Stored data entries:
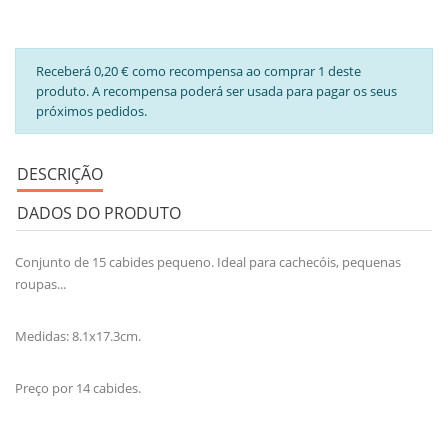
Receberá 0,20 € como recompensa ao comprar 1 deste
produto. A recompensa poderá ser usada para pagar os seus
próximos pedidos.
DESCRIÇÃO
DADOS DO PRODUTO
Conjunto de 15 cabides pequeno. Ideal para cachecóis, pequenas
roupas...
Medidas: 8.1x17.3cm.
Preço por 14 cabides.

#### [Exercise description]
Write out exactly the lines from the one containing "próximos pedidos." through the end of the data, both included. Add nothing else.

#### [Written reply]
próximos pedidos.
DESCRIÇÃO
DADOS DO PRODUTO
Conjunto de 15 cabides pequeno. Ideal para cachecóis, pequenas
roupas...
Medidas: 8.1x17.3cm.
Preço por 14 cabides.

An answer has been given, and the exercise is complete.